CSC151.02 2003F, Class 43: Searching
Admin:
* Today is mostly lecture/discussion
* Read "Searching"
* Yes, it was intentional that you read after discussing
* Work on writeups for Tail Recursion (due Thursday)
* Bring questions on Tuesday
Overview:
* Problems and Algorithms: The Core of CS
* Two Key Problems
* Searching
* Sorting
* Searching in Sorted Lists
* Binary Search
Where do the problems that computer scientists "solve" come from?
* If you develop problems yourself, no one may care about the solution.
* Hence, computer scientists look to other disciplines and activities for problems
* Computer scientists often "generalize" problems
* Two core problems many people face: Searching and Sorting
* Searching: Given a collection of things, find a particular thing
* First version
* I want to find Luis's telephone number
* Find a book in a library (given its call number)
* Find the definition (or translation) of a word in a dictionary
* Second version
* Find a procedure that is tail recursive in a list of procedures we've written
* Find a student who will answer my question
* Find whose phone number is 269-3450
* Why are the first three problems different from the last two?
* First three have a specific key; last two have a particular quality
* First three have "assistive technologies"; last ones don't
* First three have a collection that is put "in order" by the thing I'm using to search
* So we have two different kinds of searching we might do: In collections ordered in a way useful to us and in all other collections
* Sorting: Given a collection of things, put them in "order"
* Usually to support searching
* Sometimes to support reporting
* Today and tomorrow: Searching;
* Rest of week: Sorting
* Start with searching in unordered collections
* We can represent the collection as a list
* We can represent the collection as a vector
* We can represent the collection as a tree
* Searching in a list
* Use assoc or one of the dozens of variants we wrote
* Strategy:
* Look at first thing (car)
* If it matches, return it
* O/w, recurse on the cdr
* Searching in a vector
* Look at one value
* If it matches, return it
* Otherwise, look at the next and the next and the next
* Need some form of recursion
Detour: What's a vector?
* A vector is a data structure that is both similar to and dissimilar from a list
* Similar: Stores a lot of information
* Dissimilar:
+ Fixed length
+ Fast access to the ith element (where i is an integer)

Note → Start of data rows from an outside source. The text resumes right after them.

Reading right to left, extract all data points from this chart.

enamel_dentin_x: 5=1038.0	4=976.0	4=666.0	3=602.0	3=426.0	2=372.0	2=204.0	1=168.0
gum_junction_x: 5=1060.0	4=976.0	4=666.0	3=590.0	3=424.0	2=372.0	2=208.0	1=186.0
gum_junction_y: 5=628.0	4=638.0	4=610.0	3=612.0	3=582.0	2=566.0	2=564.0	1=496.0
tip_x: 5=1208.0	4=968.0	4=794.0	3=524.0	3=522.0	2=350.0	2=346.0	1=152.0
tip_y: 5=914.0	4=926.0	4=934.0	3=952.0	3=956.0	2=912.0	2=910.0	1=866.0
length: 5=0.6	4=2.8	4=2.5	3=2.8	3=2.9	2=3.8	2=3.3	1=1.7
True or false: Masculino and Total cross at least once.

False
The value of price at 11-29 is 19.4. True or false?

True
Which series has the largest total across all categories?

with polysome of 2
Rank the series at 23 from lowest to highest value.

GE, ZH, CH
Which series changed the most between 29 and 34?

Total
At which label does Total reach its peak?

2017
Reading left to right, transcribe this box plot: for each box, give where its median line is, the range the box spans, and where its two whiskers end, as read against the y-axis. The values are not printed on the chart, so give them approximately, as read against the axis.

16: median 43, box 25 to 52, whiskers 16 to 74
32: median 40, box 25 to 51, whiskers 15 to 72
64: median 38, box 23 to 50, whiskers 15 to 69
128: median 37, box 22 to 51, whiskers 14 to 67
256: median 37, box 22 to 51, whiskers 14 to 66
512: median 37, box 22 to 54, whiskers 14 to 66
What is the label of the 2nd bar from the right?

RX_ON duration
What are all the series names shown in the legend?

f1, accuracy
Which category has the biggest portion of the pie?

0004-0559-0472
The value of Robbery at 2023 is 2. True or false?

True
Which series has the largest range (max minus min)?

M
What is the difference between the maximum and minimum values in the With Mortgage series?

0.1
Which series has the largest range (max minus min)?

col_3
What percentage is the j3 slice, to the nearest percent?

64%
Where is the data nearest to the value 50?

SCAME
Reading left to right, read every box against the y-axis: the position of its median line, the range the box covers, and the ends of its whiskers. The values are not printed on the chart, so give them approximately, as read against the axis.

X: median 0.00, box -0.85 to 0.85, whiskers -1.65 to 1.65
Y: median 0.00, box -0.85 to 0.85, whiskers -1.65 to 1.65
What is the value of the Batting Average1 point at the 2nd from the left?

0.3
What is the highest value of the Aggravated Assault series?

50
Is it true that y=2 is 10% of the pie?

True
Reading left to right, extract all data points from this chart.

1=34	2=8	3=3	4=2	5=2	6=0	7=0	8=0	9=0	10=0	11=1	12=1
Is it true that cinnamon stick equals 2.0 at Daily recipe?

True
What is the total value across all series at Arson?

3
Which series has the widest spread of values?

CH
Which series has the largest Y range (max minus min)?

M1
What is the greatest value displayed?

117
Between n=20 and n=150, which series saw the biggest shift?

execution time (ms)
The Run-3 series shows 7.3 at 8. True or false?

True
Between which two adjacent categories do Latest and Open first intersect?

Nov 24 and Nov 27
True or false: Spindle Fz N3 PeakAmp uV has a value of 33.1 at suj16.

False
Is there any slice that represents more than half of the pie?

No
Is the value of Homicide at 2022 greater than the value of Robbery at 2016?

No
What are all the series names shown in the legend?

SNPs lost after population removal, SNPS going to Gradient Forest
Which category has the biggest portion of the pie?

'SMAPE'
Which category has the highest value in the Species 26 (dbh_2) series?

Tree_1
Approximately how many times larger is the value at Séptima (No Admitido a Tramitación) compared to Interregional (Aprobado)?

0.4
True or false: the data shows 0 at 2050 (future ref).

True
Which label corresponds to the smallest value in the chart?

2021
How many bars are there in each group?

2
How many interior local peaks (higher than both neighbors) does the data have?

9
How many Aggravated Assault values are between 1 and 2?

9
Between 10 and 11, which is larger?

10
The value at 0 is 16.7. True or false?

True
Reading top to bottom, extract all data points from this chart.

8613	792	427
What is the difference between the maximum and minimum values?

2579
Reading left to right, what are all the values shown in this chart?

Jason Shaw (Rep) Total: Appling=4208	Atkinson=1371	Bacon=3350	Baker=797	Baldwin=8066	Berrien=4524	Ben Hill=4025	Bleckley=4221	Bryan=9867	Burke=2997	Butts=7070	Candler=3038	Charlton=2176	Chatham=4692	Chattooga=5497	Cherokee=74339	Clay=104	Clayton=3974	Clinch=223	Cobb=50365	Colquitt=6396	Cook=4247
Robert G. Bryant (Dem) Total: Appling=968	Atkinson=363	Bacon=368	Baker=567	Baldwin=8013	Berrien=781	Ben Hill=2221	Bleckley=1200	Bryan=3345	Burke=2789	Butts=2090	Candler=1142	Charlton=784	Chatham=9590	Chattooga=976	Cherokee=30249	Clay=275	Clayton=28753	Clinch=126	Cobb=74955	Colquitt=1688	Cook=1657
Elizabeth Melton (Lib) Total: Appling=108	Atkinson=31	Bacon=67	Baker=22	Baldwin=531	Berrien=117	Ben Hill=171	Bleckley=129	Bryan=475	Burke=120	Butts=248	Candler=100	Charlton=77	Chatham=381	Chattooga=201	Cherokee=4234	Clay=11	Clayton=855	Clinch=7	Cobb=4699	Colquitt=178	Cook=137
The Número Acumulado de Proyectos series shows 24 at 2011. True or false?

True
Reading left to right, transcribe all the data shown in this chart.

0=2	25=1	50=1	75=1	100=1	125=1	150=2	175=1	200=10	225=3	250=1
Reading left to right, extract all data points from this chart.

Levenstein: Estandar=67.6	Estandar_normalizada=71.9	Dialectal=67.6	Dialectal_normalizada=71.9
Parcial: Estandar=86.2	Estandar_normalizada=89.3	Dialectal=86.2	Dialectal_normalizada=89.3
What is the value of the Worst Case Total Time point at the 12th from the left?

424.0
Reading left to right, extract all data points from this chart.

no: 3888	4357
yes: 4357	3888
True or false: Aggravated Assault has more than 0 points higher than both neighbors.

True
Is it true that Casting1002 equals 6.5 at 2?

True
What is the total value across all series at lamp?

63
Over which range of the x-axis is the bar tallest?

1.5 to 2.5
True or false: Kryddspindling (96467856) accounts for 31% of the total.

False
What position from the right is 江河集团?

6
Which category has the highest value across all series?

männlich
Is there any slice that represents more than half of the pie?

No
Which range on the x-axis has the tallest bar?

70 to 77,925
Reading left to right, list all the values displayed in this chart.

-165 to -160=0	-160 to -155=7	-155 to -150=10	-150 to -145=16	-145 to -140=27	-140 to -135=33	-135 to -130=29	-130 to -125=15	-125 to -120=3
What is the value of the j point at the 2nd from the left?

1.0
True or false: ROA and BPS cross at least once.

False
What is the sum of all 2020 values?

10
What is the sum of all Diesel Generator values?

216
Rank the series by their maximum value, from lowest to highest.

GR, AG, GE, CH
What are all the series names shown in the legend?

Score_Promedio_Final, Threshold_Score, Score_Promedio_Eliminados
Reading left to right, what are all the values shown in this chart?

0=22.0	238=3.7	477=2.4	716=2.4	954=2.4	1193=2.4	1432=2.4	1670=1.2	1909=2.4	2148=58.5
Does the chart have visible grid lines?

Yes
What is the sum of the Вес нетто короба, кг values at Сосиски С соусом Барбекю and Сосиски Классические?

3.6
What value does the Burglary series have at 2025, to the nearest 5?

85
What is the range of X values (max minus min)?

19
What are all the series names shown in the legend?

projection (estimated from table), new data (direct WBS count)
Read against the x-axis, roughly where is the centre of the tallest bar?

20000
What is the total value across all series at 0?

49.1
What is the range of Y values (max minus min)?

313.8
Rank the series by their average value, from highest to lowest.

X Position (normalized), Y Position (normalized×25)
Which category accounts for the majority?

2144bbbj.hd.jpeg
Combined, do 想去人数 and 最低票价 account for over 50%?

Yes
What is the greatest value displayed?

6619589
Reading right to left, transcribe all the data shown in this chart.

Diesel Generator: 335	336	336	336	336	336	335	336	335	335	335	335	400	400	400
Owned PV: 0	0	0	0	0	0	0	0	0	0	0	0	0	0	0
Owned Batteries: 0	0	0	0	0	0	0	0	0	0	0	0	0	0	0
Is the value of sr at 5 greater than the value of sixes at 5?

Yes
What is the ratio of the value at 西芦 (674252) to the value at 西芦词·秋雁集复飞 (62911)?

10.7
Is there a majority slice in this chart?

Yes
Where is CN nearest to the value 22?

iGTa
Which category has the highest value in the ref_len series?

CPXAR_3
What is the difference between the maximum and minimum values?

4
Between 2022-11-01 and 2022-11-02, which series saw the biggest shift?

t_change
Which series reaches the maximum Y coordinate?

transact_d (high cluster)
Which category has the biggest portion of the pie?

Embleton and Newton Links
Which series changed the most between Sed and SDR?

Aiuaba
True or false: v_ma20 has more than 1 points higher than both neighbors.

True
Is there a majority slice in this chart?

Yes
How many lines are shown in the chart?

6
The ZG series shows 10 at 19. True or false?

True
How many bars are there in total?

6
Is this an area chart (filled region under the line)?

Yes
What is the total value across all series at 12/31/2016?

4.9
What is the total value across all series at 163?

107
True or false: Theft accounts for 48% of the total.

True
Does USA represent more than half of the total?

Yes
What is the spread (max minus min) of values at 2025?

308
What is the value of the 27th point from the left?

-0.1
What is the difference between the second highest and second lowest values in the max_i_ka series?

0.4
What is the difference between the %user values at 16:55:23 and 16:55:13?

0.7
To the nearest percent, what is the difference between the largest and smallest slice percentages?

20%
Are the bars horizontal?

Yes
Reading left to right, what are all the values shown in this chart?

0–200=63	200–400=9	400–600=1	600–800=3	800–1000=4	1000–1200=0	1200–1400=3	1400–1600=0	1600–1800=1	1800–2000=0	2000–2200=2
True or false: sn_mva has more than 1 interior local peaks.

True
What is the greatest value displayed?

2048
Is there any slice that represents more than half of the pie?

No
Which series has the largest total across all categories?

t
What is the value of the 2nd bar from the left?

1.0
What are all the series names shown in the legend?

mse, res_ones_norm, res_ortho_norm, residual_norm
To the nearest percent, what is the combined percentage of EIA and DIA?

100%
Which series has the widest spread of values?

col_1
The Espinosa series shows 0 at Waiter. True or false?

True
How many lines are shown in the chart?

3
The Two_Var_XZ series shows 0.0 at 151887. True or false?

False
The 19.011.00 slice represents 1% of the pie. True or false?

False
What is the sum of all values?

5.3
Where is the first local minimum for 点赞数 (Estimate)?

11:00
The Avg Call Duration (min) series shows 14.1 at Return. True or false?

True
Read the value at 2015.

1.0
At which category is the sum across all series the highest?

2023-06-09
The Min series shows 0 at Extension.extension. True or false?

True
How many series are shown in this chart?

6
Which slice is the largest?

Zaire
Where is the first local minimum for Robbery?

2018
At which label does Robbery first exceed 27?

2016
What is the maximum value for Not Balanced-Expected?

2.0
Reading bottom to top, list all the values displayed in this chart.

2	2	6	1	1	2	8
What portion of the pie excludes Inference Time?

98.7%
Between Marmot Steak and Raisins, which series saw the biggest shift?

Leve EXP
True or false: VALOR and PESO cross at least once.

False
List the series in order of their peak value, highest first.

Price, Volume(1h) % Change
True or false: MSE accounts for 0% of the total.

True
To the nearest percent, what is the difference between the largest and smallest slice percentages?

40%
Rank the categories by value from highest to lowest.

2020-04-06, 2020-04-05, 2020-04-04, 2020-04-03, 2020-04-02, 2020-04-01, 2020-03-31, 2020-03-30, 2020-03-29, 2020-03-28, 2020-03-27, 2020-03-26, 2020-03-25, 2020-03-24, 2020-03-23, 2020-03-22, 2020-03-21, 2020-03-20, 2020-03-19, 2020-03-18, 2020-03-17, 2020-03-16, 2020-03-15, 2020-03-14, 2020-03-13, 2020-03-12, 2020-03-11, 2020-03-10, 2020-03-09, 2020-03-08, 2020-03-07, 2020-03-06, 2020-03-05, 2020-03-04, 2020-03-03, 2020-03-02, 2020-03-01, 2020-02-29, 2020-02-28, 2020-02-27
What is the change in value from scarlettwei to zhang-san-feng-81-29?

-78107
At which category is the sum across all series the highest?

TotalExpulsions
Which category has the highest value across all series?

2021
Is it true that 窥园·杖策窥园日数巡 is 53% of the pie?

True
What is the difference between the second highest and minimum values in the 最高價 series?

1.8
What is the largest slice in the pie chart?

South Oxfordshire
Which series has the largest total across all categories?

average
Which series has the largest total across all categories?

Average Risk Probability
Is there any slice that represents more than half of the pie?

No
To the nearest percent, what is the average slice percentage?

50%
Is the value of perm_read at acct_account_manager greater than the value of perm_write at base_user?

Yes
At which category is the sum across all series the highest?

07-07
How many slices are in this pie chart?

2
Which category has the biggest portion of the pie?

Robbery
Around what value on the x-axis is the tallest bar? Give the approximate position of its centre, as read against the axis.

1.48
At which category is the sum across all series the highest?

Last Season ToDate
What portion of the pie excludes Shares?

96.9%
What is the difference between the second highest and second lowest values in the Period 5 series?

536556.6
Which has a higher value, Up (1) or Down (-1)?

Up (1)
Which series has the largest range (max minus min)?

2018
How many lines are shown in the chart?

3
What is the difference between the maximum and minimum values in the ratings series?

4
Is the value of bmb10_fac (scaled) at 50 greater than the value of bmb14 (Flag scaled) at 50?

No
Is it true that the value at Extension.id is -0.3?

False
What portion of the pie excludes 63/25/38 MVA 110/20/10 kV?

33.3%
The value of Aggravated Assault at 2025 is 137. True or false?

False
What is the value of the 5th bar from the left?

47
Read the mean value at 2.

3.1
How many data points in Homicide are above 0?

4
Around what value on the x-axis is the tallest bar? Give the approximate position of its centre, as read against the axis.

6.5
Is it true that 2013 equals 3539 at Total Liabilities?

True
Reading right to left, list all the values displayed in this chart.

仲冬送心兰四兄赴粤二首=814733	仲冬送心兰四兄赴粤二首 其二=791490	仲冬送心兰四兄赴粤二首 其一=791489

+ Individual elements are mutable
* To recurse over them, we keep track of our position and change it at
every step
(define PROC
(lambda (vec pos)
(if (>= pos (vector-length vec))
BASE-CASE
(COMBINE (vector-ref vec pos) (PROC vec (+ pos 1))))))
How would we apply this in the case of searching?
*See sample code
Now lets return to the case of a collection sorted from smallest to largest
* Look in the middle
* If the middle element is what you're looking for, you're done
* If the middle element is too small,
* Recurse on the right
* If the middle element is too big
* Recurse on the left
This kind of search is called "binary search"; It seems to be faster than the previous searching strategy
* Suppose we had about 1000 things in our phone book
About one step to find the middle element
Assume one step to throw away half (hah hah)
* Now we have to search 500 things
* Two steps: 250
* Two steps: 125
* Two steps: 62
* Two steps: 31
* Two steps: 16
* Two steps: 8
* Two steps: 4
* Two steps: 2
* Two steps: 1
In binary search, Every time you double the collection, you add two more steps
In the unordered search, Every time you double the collection, you approximately double the number of steps
Binary search (at least as we've described it) takes about 2*log_2(n) steps to search a collection of n elements.